Sectral is well absorbed from the GI tract. It is subject to extensive first-pass hepatic biotransformation, with an absolute bioavailability of approximately 40% for the parent compound. The major metabolite, an N-acetyl derivative (diacetolol), is pharmacologically active. This metabolite is equipotent to Sectral and in cats is more cardioselective than Sectral; therefore, this first-pass phenomenon does not attenuate the therapeutic effect of Sectral. Food intake does not have a significant effect on the area under the plasma concentration-time curve (AUC) of Sectral although the rate of absorption and peak concentration decreased slightly.
The plasma elimination half-life of Sectral is approximately 3 to 4 hours, while that of its metabolite, diacetolol, is 8 to 13 hours. The time to reach peak concentration for Sectral is 2.5 hours and for diacetolol, after oral administration of Sectral, 3.5 hours.
Within the single oral dose range of 200 to 400 mg, the kinetics are dose proportional. However, this linearity is not seen at higher doses, probably due to saturation of hepatic biotransformation sites. In addition, after multiple dosing the lack of linearity is also seen by AUC increases of approximately 100% as compared to single oral dosing. Elimination via renal excretion is approximately 30% to 40% and by nonrenal mechanisms 50% to 60%, which includes excretion into the bile and direct passage through the intestinal wall.
Sectral has a low binding affinity for plasma proteins (about 26%). Sectral and its metabolite, diacetolol, are relatively hydrophilic and, therefore, only minimal quantities have been detected in the cerebrospinal fluid (CSF).
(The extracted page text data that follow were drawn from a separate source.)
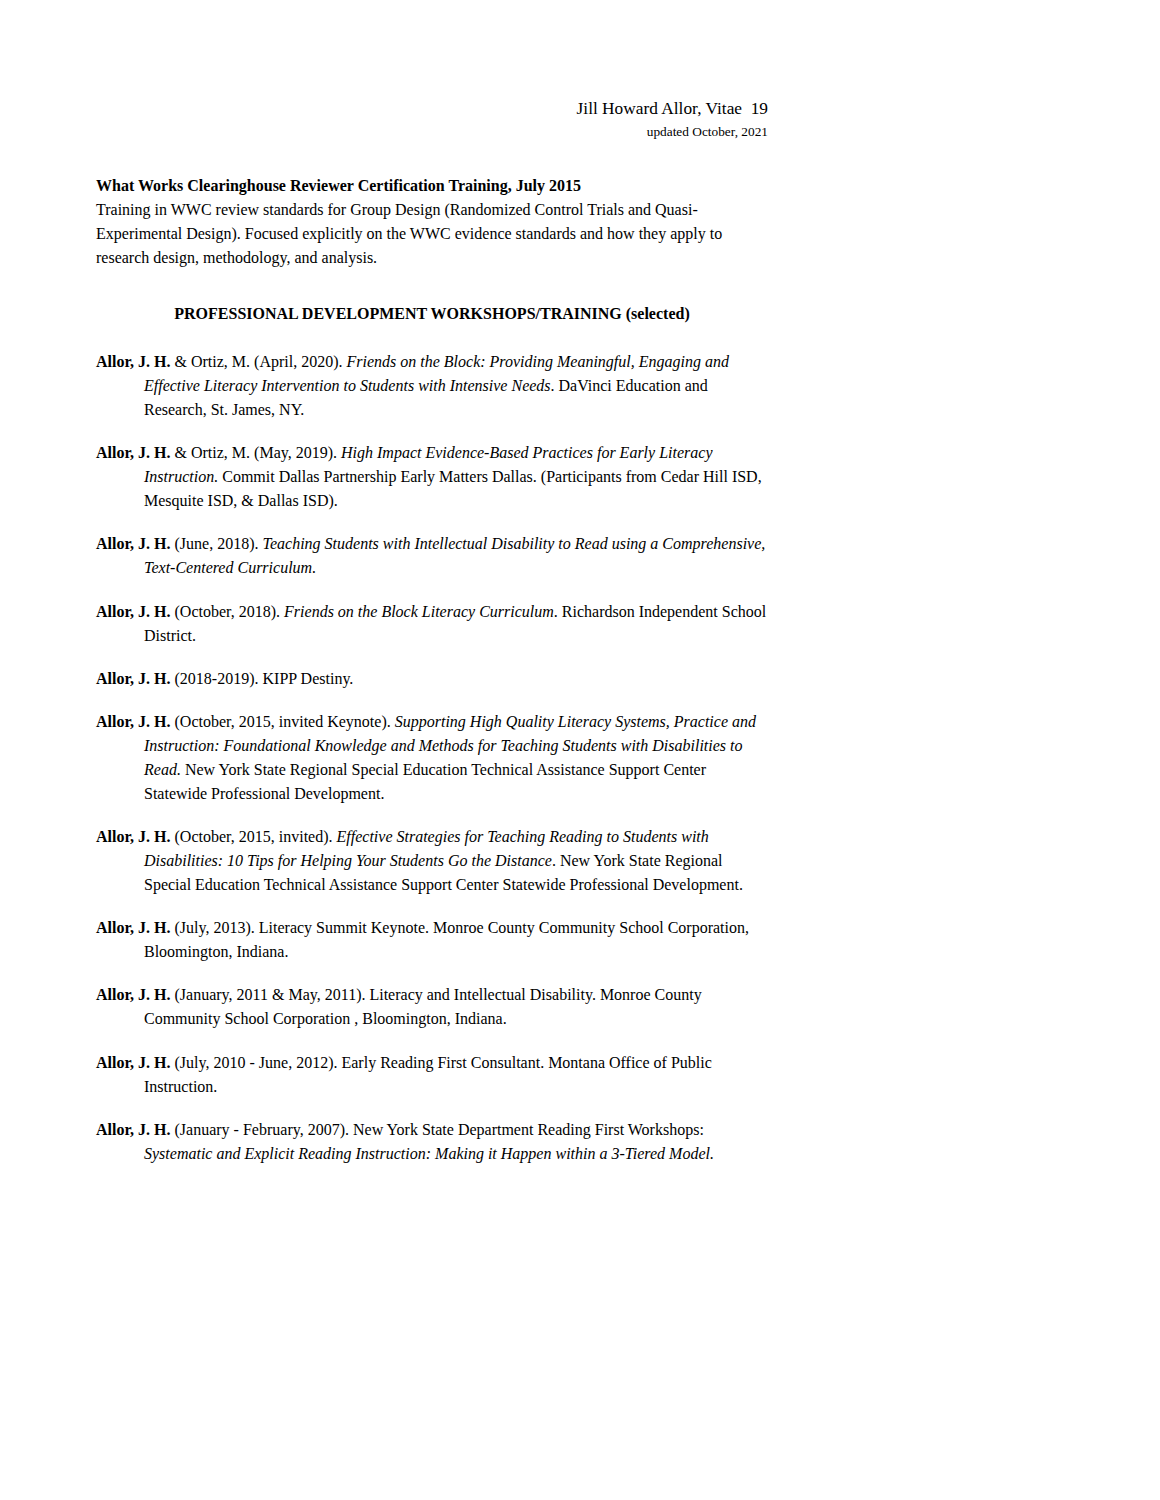Jill Howard Allor, Vitae 19
updated October, 2021
What Works Clearinghouse Reviewer Certification Training, July 2015
Training in WWC review standards for Group Design (Randomized Control Trials and Quasi-Experimental Design). Focused explicitly on the WWC evidence standards and how they apply to research design, methodology, and analysis.
PROFESSIONAL DEVELOPMENT WORKSHOPS/TRAINING (selected)
Allor, J. H. & Ortiz, M. (April, 2020). Friends on the Block: Providing Meaningful, Engaging and Effective Literacy Intervention to Students with Intensive Needs. DaVinci Education and Research, St. James, NY.
Allor, J. H. & Ortiz, M. (May, 2019). High Impact Evidence-Based Practices for Early Literacy Instruction. Commit Dallas Partnership Early Matters Dallas. (Participants from Cedar Hill ISD, Mesquite ISD, & Dallas ISD).
Allor, J. H. (June, 2018). Teaching Students with Intellectual Disability to Read using a Comprehensive, Text-Centered Curriculum.
Allor, J. H. (October, 2018). Friends on the Block Literacy Curriculum. Richardson Independent School District.
Allor, J. H. (2018-2019). KIPP Destiny.
Allor, J. H. (October, 2015, invited Keynote). Supporting High Quality Literacy Systems, Practice and Instruction: Foundational Knowledge and Methods for Teaching Students with Disabilities to Read. New York State Regional Special Education Technical Assistance Support Center Statewide Professional Development.
Allor, J. H. (October, 2015, invited). Effective Strategies for Teaching Reading to Students with Disabilities: 10 Tips for Helping Your Students Go the Distance. New York State Regional Special Education Technical Assistance Support Center Statewide Professional Development.
Allor, J. H. (July, 2013). Literacy Summit Keynote. Monroe County Community School Corporation, Bloomington, Indiana.
Allor, J. H. (January, 2011 & May, 2011). Literacy and Intellectual Disability. Monroe County Community School Corporation , Bloomington, Indiana.
Allor, J. H. (July, 2010 - June, 2012). Early Reading First Consultant. Montana Office of Public Instruction.
Allor, J. H. (January - February, 2007). New York State Department Reading First Workshops: Systematic and Explicit Reading Instruction: Making it Happen within a 3-Tiered Model.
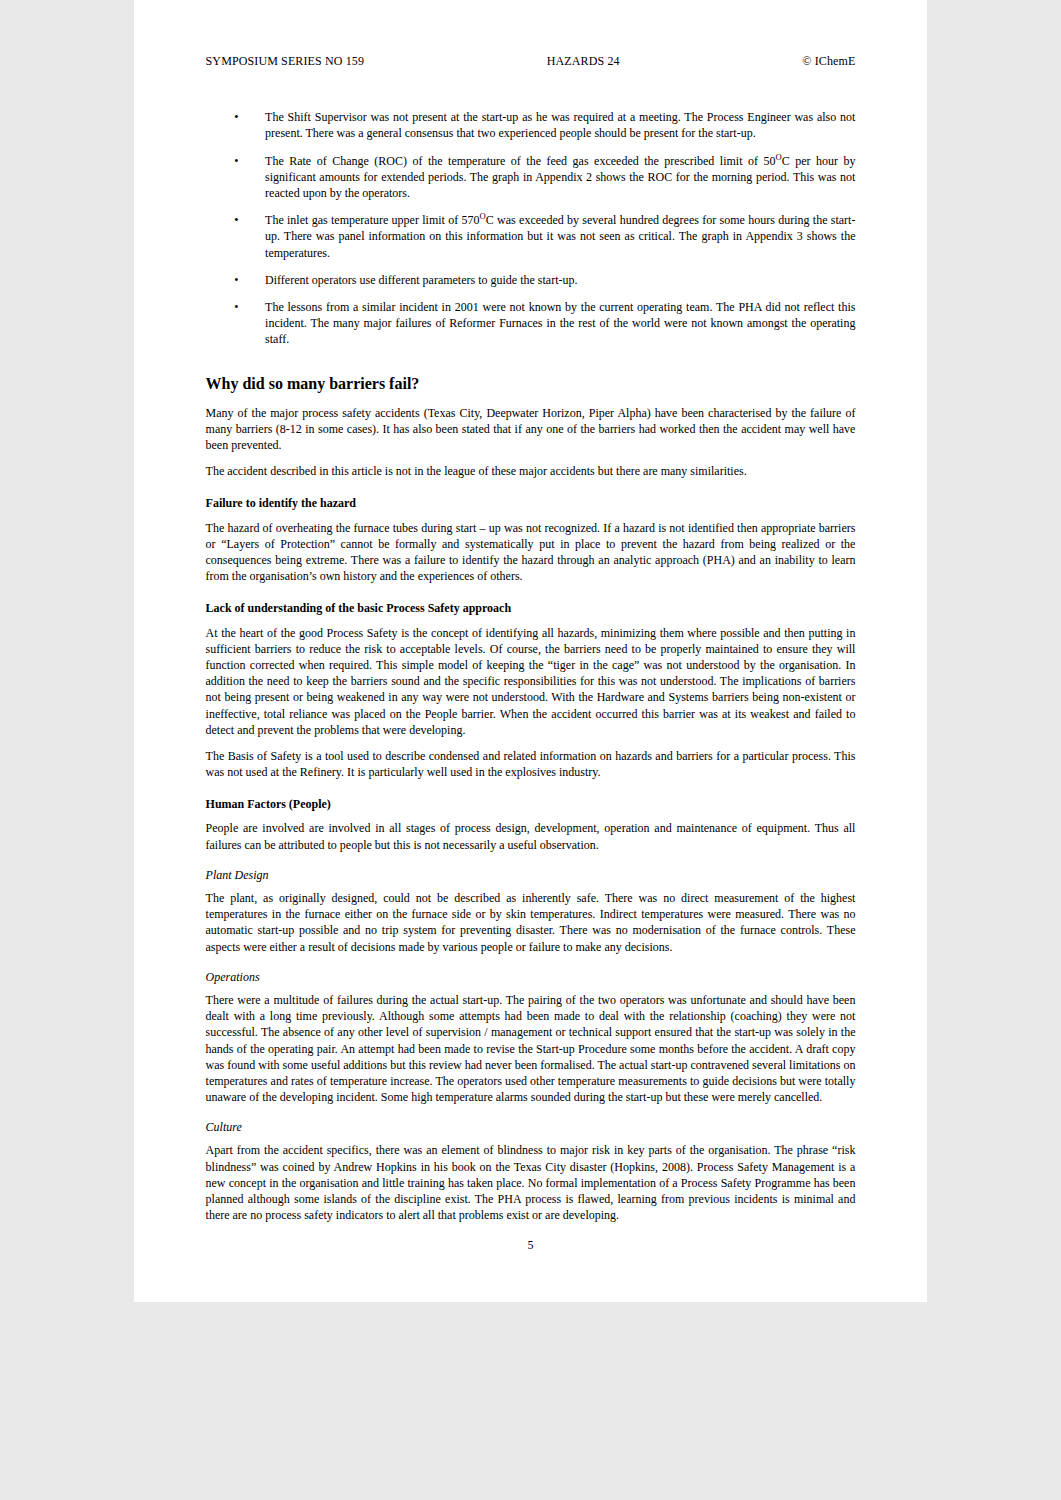SYMPOSIUM SERIES NO 159 HAZARDS 24 © IChemE
The Shift Supervisor was not present at the start-up as he was required at a meeting. The Process Engineer was also not present. There was a general consensus that two experienced people should be present for the start-up.
The Rate of Change (ROC) of the temperature of the feed gas exceeded the prescribed limit of 50OC per hour by significant amounts for extended periods. The graph in Appendix 2 shows the ROC for the morning period. This was not reacted upon by the operators.
The inlet gas temperature upper limit of 570OC was exceeded by several hundred degrees for some hours during the start-up. There was panel information on this information but it was not seen as critical. The graph in Appendix 3 shows the temperatures.
Different operators use different parameters to guide the start-up.
The lessons from a similar incident in 2001 were not known by the current operating team. The PHA did not reflect this incident. The many major failures of Reformer Furnaces in the rest of the world were not known amongst the operating staff.
Why did so many barriers fail?
Many of the major process safety accidents (Texas City, Deepwater Horizon, Piper Alpha) have been characterised by the failure of many barriers (8-12 in some cases). It has also been stated that if any one of the barriers had worked then the accident may well have been prevented.
The accident described in this article is not in the league of these major accidents but there are many similarities.
Failure to identify the hazard
The hazard of overheating the furnace tubes during start – up was not recognized. If a hazard is not identified then appropriate barriers or “Layers of Protection” cannot be formally and systematically put in place to prevent the hazard from being realized or the consequences being extreme. There was a failure to identify the hazard through an analytic approach (PHA) and an inability to learn from the organisation’s own history and the experiences of others.
Lack of understanding of the basic Process Safety approach
At the heart of the good Process Safety is the concept of identifying all hazards, minimizing them where possible and then putting in sufficient barriers to reduce the risk to acceptable levels. Of course, the barriers need to be properly maintained to ensure they will function corrected when required. This simple model of keeping the “tiger in the cage” was not understood by the organisation. In addition the need to keep the barriers sound and the specific responsibilities for this was not understood. The implications of barriers not being present or being weakened in any way were not understood. With the Hardware and Systems barriers being non-existent or ineffective, total reliance was placed on the People barrier. When the accident occurred this barrier was at its weakest and failed to detect and prevent the problems that were developing.
The Basis of Safety is a tool used to describe condensed and related information on hazards and barriers for a particular process. This was not used at the Refinery. It is particularly well used in the explosives industry.
Human Factors (People)
People are involved are involved in all stages of process design, development, operation and maintenance of equipment. Thus all failures can be attributed to people but this is not necessarily a useful observation.
Plant Design
The plant, as originally designed, could not be described as inherently safe. There was no direct measurement of the highest temperatures in the furnace either on the furnace side or by skin temperatures. Indirect temperatures were measured. There was no automatic start-up possible and no trip system for preventing disaster. There was no modernisation of the furnace controls. These aspects were either a result of decisions made by various people or failure to make any decisions.
Operations
There were a multitude of failures during the actual start-up. The pairing of the two operators was unfortunate and should have been dealt with a long time previously. Although some attempts had been made to deal with the relationship (coaching) they were not successful. The absence of any other level of supervision / management or technical support ensured that the start-up was solely in the hands of the operating pair. An attempt had been made to revise the Start-up Procedure some months before the accident. A draft copy was found with some useful additions but this review had never been formalised. The actual start-up contravened several limitations on temperatures and rates of temperature increase. The operators used other temperature measurements to guide decisions but were totally unaware of the developing incident. Some high temperature alarms sounded during the start-up but these were merely cancelled.
Culture
Apart from the accident specifics, there was an element of blindness to major risk in key parts of the organisation. The phrase “risk blindness” was coined by Andrew Hopkins in his book on the Texas City disaster (Hopkins, 2008). Process Safety Management is a new concept in the organisation and little training has taken place. No formal implementation of a Process Safety Programme has been planned although some islands of the discipline exist. The PHA process is flawed, learning from previous incidents is minimal and there are no process safety indicators to alert all that problems exist or are developing.
5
Drug interaction studies with tolbutamide and warfarin indicated no influence on the therapeutic effects of these compounds. Digoxin and hydrochlorothiazide plasma levels were not affected by concomitant Sectral administration. The kinetics of Sectral were not significantly altered by concomitant administration of hydrochlorothiazide, hydralazine, sulfinpyrazone, or oral contraceptives.
In patients with renal impairment, there is no effect on the elimination half-life of Sectral, but there is decreased elimination of the metabolite, diacetolol, resulting in a two- to three-fold increase in its halflife. For this reason, the drug should be administered with caution in patients with renal insufficiency (see PRECAUTIONS). Sectral and its major metabolite are dialyzable.
Sectral crosses the placental barrier and is secreted in breast milk.
In geriatric patients, the bioavailability of Sectral and its metabolite is increased, approximately twofold, probably due to decreases in the first-pass metabolism and renal function in the elderly.
Patients, especially those with evidence of coronary artery disease, should be warned against interruption or discontinuation of Sectral therapy without a physician's supervision. Although cardiac failure rarely occurs in properly selected patients, those being treated with β-adrenergic blocking agents should be advised to consult a physician if they develop signs or symptoms suggestive of impending CHF, or unexplained respiratory symptoms.
Patients should also be warned of possible severe hypertensive reactions from concomitant use of α- adrenergic stimulants, such as the nasal decongestants commonly used in OTC cold preparations and nasal drops.